Sweet, little baby,
This is not how it was supposed to be. Yesterday was your due date. If we had it my way, you'd be in my belly about to be born or in my arms being kissed ten thousand times a day.
But it isn't that way.
You had a few short weeks in my belly, but you weren't able to grow where you implanted and so you joined your sibling in heaven. There you two wait for us to come to you since you didn't get to come to us.
We can't wait to come to you.
We can't wait to meet you.
I don't even know what you look like, but I think about you every day. I think about how I'd sing to you and cradle you in my arms. How I want to smother you with kisses and smell your soft little head. How your dad and I would watch you grow and smile with so much pride over the amazing person you would surely become.

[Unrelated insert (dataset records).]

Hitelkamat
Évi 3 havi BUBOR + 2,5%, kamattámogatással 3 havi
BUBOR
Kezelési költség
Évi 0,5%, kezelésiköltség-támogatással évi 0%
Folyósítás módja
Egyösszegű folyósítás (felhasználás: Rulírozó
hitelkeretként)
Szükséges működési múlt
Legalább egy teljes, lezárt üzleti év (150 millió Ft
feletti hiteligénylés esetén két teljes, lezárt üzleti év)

We found out we were pregnant with you while on vacation in Cancun. There was a beautiful peacock that greeted us several times that week and we decided your nursery would be themed after him with beautiful feathers in shades of green and blue. Every time I see a peacock it reminds me of you and how happy we were to have you in our lives, however brief.
Oh, how I wish we could have met you.
But someday we will. And that gives me hope to keep going. I know Jesus is taking good care of you. And you are with your sibling.
So while we mourn for our loss, we also look forward expectantly to that joy-filled day when we will finally be able to see each other face-to-face. And I will hold you and kiss you and tell you in person how very, very much I love you. We miss you and we love you so much, sweetheart. See you soon.